THE PROBLEM:
This task calls for copying every line of the records that includes the word "lines".

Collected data
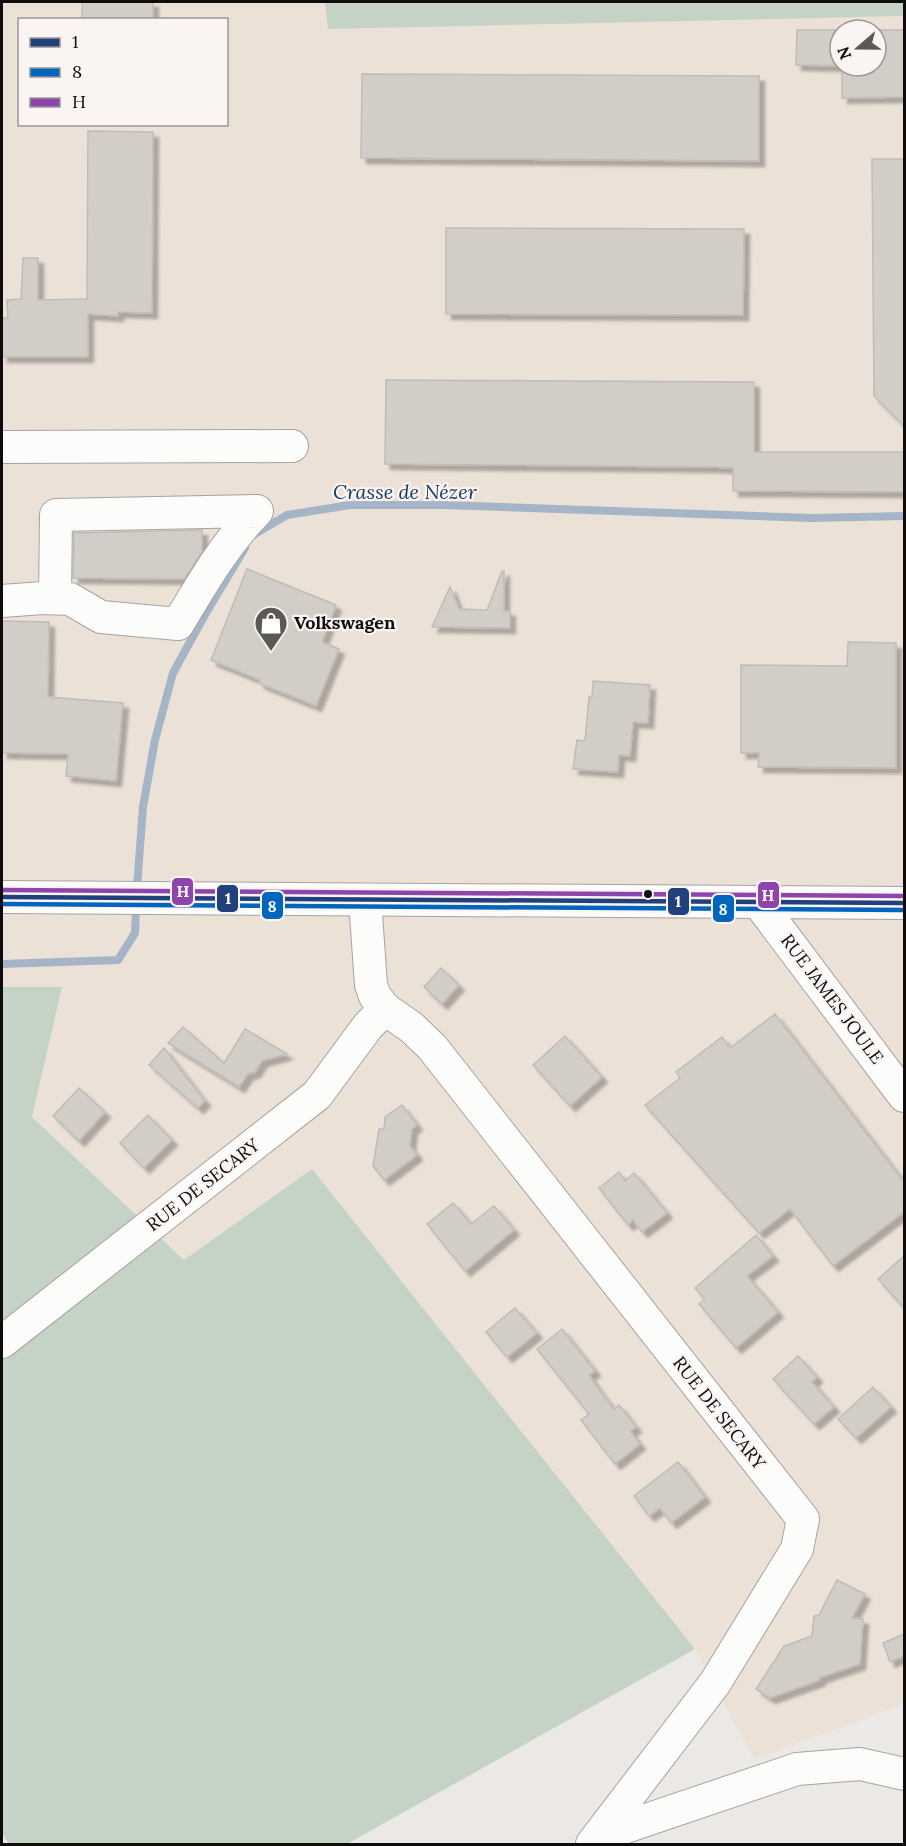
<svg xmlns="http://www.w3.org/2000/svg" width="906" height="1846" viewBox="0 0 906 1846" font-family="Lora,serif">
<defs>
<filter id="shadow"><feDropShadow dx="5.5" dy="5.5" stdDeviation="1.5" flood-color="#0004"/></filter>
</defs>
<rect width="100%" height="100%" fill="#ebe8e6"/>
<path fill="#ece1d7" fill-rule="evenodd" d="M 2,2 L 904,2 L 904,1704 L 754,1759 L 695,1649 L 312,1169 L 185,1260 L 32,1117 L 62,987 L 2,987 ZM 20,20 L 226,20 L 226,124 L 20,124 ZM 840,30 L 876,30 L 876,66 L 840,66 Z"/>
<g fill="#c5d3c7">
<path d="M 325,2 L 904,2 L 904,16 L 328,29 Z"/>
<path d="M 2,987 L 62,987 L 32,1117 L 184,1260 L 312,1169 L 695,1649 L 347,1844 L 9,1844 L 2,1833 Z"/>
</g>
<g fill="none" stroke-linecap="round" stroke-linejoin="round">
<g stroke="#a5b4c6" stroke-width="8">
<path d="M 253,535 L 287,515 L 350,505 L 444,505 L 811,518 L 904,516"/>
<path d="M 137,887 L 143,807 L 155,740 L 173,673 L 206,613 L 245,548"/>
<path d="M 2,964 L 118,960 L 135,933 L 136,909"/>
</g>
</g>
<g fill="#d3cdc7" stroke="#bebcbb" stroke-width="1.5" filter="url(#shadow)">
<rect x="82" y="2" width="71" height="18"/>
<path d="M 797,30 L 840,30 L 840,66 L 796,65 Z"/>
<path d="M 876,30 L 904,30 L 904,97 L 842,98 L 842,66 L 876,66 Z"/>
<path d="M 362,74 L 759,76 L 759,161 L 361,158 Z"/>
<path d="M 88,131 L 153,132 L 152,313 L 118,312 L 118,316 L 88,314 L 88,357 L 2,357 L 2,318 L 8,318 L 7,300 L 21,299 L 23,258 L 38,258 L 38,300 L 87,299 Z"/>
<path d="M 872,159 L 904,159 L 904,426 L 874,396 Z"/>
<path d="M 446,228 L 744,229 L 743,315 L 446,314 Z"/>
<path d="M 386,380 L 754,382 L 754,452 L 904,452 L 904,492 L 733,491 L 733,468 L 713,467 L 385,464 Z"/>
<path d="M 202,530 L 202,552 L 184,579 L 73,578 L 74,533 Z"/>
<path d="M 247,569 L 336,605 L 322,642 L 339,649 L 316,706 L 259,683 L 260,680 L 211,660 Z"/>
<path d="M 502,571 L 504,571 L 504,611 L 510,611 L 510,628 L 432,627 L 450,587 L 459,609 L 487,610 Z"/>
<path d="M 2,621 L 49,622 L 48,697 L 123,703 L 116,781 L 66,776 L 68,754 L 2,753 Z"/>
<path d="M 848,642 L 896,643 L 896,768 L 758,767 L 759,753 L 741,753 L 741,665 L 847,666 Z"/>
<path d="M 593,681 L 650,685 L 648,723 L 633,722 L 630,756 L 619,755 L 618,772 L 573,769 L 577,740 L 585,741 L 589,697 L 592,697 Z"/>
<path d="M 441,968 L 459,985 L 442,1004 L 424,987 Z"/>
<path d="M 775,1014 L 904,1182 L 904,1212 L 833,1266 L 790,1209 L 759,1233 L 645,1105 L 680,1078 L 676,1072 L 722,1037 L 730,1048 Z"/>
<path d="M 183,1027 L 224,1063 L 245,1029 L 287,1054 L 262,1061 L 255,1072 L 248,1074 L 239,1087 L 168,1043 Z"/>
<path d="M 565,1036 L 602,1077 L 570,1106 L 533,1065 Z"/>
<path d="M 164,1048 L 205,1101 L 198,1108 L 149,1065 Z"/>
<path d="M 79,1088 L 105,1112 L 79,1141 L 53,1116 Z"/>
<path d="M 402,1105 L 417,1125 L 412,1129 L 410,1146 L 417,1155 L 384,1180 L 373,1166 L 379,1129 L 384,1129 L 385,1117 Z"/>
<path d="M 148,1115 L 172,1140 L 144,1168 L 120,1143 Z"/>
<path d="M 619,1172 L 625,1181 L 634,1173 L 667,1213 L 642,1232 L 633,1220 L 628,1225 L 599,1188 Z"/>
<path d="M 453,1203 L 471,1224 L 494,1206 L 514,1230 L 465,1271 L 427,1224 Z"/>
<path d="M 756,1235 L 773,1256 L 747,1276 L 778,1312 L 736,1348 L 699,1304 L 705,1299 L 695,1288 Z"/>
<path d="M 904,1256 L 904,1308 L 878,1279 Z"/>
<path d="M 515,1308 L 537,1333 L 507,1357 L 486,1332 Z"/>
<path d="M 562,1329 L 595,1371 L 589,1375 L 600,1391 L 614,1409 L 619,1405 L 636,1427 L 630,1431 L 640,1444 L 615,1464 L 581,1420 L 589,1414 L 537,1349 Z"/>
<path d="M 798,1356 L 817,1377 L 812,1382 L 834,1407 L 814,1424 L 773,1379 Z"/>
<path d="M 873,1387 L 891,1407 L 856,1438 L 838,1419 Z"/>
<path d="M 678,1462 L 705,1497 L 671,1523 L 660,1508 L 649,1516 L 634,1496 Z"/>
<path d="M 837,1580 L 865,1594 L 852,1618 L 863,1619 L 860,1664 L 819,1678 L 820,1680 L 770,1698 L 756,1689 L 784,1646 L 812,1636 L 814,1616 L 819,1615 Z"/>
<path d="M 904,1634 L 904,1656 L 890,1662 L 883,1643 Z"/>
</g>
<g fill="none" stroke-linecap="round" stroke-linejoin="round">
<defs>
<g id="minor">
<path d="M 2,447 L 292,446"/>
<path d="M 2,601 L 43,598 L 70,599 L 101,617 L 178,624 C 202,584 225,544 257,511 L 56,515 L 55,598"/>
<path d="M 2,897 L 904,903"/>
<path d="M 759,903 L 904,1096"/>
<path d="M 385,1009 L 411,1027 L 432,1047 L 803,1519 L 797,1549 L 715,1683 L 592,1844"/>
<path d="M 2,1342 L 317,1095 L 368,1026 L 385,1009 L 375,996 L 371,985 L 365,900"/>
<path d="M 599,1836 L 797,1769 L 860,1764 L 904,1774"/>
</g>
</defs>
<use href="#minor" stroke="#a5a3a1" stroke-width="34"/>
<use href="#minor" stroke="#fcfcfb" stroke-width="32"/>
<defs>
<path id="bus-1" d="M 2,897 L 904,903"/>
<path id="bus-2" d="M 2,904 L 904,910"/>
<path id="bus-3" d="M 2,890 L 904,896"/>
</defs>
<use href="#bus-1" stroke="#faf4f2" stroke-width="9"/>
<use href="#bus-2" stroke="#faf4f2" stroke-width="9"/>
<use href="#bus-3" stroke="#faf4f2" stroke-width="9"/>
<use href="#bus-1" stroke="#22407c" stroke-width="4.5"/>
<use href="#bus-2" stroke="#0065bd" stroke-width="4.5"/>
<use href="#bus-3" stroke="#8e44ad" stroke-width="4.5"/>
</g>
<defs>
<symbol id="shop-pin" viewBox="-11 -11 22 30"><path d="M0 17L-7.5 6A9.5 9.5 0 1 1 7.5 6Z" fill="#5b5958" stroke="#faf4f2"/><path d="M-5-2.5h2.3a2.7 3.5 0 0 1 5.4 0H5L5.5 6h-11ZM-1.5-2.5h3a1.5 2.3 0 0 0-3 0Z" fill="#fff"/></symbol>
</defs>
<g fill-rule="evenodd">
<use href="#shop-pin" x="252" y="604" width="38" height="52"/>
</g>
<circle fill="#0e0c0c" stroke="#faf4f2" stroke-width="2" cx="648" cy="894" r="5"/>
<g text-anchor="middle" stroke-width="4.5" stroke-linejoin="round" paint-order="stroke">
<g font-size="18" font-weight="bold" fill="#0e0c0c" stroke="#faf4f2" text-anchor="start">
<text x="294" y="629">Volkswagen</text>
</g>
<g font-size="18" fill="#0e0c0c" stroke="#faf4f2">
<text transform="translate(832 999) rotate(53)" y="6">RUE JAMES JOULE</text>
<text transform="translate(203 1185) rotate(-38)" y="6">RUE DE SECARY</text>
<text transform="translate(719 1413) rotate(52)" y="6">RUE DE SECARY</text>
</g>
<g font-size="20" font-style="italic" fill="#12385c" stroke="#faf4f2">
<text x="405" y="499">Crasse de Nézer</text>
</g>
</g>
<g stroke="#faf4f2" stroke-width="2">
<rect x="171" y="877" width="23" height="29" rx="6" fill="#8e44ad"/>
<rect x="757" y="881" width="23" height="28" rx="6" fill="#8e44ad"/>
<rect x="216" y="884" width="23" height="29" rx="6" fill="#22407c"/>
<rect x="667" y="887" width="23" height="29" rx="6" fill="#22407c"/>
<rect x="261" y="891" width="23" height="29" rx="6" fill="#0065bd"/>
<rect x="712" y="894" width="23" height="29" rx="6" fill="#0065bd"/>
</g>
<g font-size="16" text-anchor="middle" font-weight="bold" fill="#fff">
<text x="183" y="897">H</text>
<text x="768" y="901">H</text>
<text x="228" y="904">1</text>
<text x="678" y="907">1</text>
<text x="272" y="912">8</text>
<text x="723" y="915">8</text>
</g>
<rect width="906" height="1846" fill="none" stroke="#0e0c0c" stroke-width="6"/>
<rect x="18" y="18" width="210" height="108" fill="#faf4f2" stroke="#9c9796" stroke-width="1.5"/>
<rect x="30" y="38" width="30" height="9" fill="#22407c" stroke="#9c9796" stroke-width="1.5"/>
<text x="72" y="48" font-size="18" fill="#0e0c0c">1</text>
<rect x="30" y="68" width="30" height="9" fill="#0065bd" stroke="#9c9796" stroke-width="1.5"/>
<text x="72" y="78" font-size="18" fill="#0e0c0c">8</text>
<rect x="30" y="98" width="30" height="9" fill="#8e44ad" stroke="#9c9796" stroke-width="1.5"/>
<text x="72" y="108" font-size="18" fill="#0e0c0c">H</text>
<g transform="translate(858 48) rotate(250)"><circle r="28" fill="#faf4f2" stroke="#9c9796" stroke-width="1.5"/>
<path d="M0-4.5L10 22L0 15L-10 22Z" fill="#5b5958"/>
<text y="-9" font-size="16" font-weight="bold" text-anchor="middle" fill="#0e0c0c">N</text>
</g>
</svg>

...

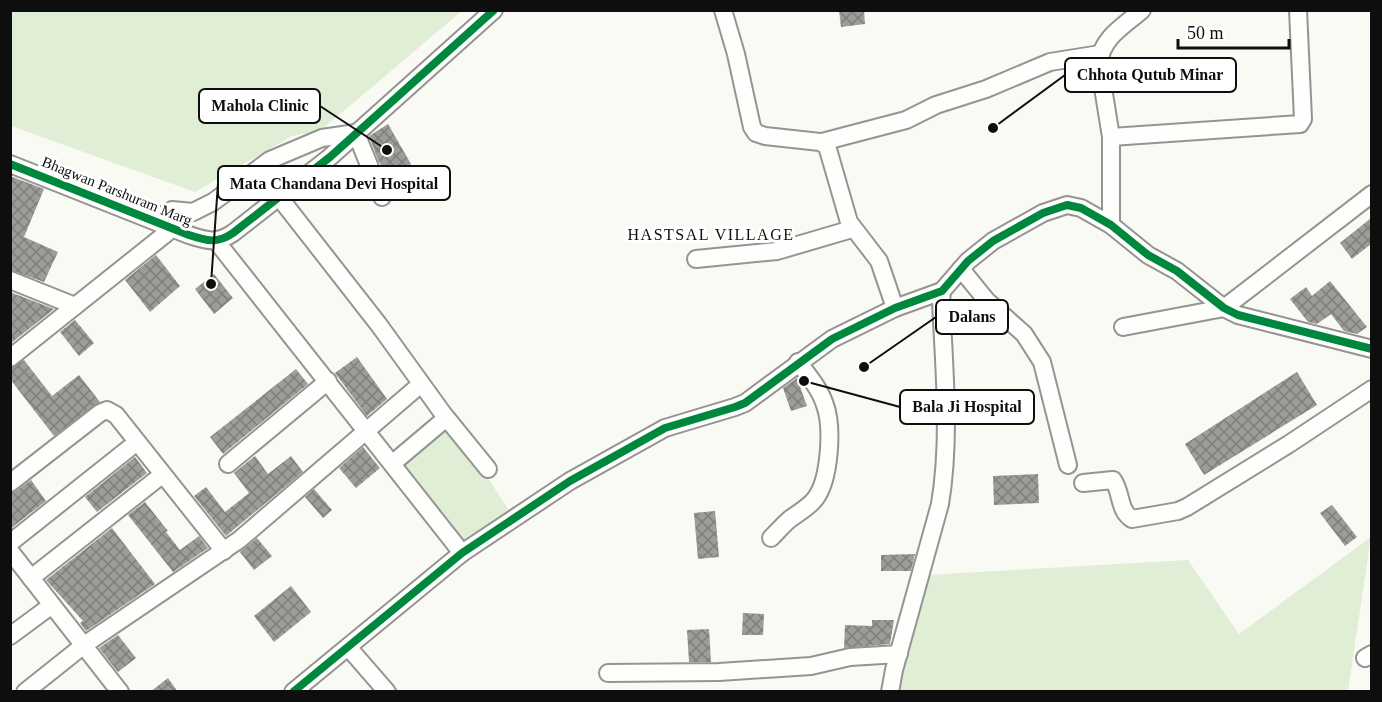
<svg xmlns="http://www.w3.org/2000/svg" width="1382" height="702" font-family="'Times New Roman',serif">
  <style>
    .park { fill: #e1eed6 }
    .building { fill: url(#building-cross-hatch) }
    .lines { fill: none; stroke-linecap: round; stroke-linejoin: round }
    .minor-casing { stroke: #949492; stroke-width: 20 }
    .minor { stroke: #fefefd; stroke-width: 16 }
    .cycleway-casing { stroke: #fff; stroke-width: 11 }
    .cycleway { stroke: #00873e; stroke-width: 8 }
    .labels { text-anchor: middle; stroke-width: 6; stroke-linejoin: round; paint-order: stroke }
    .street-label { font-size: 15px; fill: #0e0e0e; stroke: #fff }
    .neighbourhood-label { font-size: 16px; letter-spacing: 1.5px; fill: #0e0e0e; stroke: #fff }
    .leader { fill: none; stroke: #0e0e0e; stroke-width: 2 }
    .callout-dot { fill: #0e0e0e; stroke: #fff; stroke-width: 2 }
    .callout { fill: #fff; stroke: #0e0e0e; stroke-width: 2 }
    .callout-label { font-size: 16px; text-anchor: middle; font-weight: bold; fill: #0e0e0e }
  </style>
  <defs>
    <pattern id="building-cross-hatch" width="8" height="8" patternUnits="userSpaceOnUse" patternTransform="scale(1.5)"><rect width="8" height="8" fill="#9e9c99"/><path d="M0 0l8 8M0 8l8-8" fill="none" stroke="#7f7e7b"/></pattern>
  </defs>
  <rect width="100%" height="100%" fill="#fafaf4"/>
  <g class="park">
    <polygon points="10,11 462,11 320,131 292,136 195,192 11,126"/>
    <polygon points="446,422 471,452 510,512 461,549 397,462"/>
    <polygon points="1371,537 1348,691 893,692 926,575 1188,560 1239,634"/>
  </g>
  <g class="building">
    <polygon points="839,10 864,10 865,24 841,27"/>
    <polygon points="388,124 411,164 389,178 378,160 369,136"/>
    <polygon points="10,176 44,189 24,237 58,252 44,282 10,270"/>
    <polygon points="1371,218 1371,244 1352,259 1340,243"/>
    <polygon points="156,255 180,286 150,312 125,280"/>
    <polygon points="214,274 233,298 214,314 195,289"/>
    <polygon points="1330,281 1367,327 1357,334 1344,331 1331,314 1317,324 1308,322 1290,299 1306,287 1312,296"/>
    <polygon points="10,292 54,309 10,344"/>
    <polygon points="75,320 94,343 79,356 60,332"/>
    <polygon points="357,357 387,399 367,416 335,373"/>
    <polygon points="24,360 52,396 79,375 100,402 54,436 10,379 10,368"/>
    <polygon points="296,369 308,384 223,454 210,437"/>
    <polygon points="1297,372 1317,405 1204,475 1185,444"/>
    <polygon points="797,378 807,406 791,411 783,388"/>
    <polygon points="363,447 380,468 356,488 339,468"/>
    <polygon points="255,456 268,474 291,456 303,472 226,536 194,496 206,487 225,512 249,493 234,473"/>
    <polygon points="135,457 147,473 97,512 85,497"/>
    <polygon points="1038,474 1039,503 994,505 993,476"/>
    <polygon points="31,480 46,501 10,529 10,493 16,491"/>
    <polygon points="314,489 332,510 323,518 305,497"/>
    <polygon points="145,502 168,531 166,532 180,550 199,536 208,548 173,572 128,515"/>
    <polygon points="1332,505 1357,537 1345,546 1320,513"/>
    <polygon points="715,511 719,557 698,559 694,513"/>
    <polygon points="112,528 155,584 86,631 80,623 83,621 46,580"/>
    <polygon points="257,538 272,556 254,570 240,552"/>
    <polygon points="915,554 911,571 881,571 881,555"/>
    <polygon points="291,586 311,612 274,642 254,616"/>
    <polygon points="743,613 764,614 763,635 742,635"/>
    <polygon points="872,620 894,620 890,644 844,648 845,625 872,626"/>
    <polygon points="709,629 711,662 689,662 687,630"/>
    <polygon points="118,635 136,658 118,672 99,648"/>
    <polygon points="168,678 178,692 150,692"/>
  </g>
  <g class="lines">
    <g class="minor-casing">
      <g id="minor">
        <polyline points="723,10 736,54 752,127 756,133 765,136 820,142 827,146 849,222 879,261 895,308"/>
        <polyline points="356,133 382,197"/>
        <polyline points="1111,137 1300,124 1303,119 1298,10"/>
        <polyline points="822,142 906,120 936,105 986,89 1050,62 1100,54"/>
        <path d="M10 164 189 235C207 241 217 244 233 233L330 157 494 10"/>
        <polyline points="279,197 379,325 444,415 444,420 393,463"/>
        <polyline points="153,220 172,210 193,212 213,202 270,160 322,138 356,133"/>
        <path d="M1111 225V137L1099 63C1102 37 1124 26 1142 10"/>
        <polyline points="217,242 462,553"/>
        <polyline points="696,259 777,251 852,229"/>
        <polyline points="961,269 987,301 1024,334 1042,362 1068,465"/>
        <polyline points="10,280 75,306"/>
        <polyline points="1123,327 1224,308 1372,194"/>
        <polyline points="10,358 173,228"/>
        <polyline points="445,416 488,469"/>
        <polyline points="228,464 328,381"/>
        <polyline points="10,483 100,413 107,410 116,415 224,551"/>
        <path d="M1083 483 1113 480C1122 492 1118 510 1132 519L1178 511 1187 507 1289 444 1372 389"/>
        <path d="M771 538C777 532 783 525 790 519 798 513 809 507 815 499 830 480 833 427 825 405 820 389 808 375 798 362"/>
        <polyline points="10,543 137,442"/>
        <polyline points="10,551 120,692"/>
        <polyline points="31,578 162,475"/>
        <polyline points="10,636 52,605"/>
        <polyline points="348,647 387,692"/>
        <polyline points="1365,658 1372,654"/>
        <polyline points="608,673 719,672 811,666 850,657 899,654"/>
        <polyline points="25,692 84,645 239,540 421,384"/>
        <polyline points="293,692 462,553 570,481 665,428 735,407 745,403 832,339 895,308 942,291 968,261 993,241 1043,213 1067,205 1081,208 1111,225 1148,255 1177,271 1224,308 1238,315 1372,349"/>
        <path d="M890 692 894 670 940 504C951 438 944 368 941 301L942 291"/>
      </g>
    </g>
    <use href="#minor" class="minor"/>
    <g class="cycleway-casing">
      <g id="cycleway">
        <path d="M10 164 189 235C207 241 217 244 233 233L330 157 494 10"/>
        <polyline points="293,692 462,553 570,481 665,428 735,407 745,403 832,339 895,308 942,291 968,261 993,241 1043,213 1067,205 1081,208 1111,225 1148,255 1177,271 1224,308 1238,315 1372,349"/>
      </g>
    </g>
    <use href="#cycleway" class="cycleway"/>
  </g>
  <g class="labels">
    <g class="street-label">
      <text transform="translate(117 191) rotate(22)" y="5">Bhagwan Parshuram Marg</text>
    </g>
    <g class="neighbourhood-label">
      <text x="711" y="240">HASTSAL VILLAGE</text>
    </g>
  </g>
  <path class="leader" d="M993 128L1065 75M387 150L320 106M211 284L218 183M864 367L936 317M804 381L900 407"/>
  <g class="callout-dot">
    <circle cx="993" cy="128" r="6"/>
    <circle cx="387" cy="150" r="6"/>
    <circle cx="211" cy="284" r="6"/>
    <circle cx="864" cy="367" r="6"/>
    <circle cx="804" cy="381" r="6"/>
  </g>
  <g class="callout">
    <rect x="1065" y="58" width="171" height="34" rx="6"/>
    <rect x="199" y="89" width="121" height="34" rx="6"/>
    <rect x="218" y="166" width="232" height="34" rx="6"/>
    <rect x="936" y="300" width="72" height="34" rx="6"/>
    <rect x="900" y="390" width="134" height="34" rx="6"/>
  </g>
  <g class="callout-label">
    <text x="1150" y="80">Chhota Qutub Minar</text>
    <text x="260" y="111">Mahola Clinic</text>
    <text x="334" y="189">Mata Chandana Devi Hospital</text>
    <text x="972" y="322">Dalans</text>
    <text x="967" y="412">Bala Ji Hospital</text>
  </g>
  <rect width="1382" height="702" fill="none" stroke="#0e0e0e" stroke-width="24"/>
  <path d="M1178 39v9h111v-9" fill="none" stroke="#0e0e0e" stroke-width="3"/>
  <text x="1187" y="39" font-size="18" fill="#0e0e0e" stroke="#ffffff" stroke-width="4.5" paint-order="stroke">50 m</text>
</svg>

ANSWER SPACE:
    .lines { fill: none; stroke-linecap: round; stroke-linejoin: round }
  <g class="lines">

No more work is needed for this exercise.